- Exercise
Look over the lines below. Report each one that includes the string "settings".

══ Extracted material ══

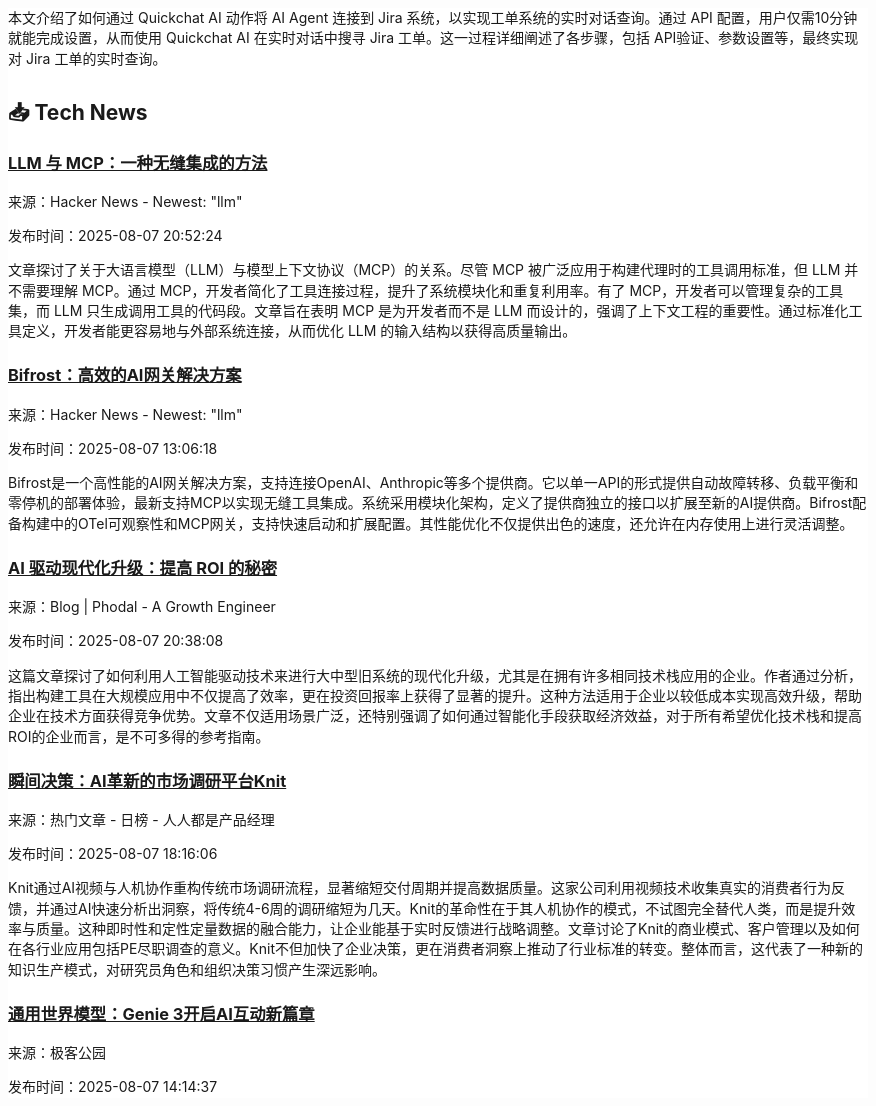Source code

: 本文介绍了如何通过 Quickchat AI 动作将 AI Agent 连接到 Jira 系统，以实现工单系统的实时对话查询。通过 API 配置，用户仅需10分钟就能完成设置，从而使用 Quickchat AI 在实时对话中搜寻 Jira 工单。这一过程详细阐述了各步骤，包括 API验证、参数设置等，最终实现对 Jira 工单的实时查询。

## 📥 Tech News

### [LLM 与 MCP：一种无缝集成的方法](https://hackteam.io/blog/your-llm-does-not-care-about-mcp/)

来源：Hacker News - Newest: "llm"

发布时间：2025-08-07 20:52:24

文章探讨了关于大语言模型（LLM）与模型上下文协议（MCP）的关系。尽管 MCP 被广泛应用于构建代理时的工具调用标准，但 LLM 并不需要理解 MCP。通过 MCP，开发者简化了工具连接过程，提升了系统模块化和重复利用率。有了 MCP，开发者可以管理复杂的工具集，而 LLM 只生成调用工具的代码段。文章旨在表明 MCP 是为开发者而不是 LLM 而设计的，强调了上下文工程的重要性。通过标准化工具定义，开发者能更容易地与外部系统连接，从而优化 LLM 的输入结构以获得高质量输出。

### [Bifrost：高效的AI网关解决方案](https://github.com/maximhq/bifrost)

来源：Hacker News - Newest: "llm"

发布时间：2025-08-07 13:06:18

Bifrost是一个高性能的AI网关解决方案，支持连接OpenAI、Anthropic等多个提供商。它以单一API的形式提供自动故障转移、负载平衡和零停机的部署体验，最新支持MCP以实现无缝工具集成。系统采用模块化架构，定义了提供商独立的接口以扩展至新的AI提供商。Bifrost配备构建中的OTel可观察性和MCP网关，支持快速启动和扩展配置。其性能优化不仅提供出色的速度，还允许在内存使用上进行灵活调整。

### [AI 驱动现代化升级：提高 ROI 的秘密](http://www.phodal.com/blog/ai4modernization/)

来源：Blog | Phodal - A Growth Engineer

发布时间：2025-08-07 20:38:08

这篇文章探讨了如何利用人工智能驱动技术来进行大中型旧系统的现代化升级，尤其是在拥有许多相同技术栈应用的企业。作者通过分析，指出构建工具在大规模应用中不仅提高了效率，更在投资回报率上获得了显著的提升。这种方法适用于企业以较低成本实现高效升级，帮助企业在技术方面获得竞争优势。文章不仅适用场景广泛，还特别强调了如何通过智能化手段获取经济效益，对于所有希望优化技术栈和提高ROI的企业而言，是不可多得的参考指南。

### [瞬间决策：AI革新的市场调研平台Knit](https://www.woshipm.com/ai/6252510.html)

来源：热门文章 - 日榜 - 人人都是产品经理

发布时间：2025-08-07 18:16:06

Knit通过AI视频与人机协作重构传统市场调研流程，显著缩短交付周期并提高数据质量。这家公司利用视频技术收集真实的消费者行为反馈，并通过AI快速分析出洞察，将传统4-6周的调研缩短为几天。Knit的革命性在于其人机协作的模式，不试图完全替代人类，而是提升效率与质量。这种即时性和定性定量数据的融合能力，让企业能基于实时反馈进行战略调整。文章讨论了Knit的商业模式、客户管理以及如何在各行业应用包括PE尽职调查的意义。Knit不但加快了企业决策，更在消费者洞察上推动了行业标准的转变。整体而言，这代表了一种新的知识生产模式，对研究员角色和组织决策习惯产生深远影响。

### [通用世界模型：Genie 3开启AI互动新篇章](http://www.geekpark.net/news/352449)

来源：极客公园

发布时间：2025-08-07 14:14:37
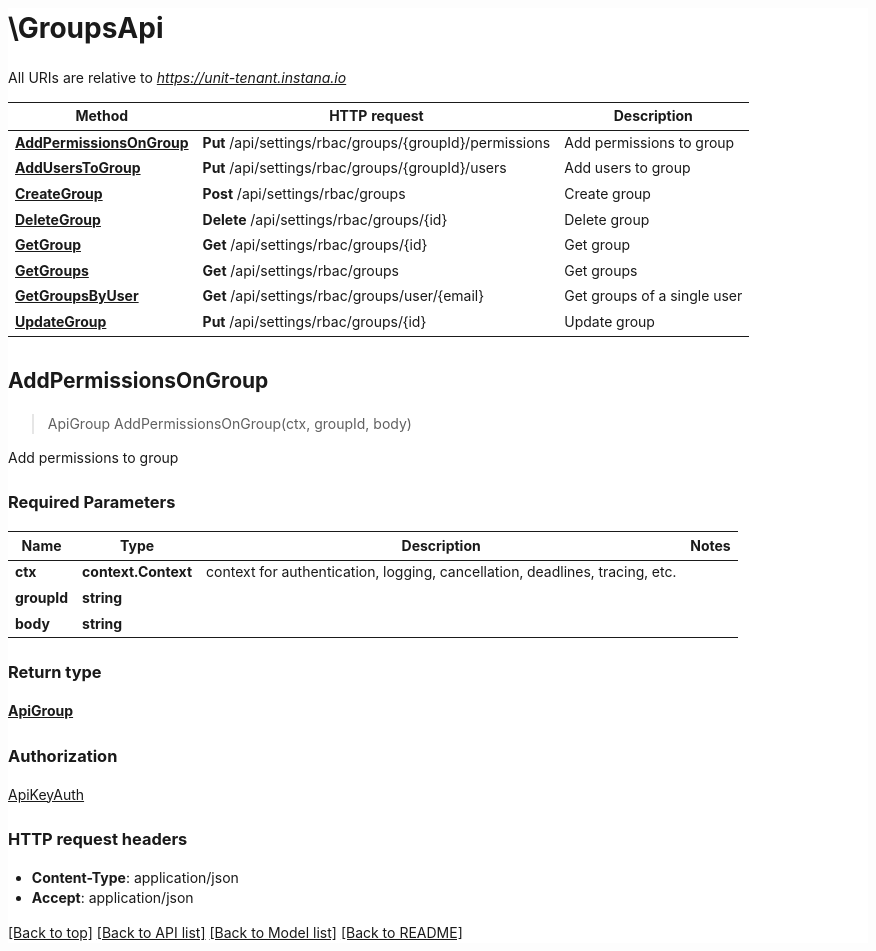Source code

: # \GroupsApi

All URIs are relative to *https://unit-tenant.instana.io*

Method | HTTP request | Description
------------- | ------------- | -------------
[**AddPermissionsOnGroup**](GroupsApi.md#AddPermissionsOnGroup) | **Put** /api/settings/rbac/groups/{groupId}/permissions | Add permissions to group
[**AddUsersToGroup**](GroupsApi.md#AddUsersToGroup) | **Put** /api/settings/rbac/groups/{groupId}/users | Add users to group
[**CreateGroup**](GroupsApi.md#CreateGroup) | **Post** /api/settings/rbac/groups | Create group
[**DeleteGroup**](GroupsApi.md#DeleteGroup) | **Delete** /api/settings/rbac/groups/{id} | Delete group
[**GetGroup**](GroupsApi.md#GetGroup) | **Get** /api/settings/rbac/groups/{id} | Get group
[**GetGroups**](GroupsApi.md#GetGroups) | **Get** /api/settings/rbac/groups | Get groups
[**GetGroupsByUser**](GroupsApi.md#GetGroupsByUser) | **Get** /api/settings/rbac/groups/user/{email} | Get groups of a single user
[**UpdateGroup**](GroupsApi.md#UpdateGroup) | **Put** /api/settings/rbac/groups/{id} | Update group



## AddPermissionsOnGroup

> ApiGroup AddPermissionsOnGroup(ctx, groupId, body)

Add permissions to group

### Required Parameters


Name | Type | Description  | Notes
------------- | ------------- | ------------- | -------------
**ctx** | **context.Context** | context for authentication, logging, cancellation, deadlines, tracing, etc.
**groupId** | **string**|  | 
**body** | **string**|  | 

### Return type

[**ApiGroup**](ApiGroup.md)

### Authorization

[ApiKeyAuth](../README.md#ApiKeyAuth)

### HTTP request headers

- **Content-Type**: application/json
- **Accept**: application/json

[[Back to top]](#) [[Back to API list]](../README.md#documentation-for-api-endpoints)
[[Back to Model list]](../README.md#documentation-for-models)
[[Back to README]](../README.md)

═══

- Exercise solution
[**AddPermissionsOnGroup**](GroupsApi.md#AddPermissionsOnGroup) | **Put** /api/settings/rbac/groups/{groupId}/permissions | Add permissions to group
[**AddUsersToGroup**](GroupsApi.md#AddUsersToGroup) | **Put** /api/settings/rbac/groups/{groupId}/users | Add users to group
[**CreateGroup**](GroupsApi.md#CreateGroup) | **Post** /api/settings/rbac/groups | Create group
[**DeleteGroup**](GroupsApi.md#DeleteGroup) | **Delete** /api/settings/rbac/groups/{id} | Delete group
[**GetGroup**](GroupsApi.md#GetGroup) | **Get** /api/settings/rbac/groups/{id} | Get group
[**GetGroups**](GroupsApi.md#GetGroups) | **Get** /api/settings/rbac/groups | Get groups
[**GetGroupsByUser**](GroupsApi.md#GetGroupsByUser) | **Get** /api/settings/rbac/groups/user/{email} | Get groups of a single user
[**UpdateGroup**](GroupsApi.md#UpdateGroup) | **Put** /api/settings/rbac/groups/{id} | Update group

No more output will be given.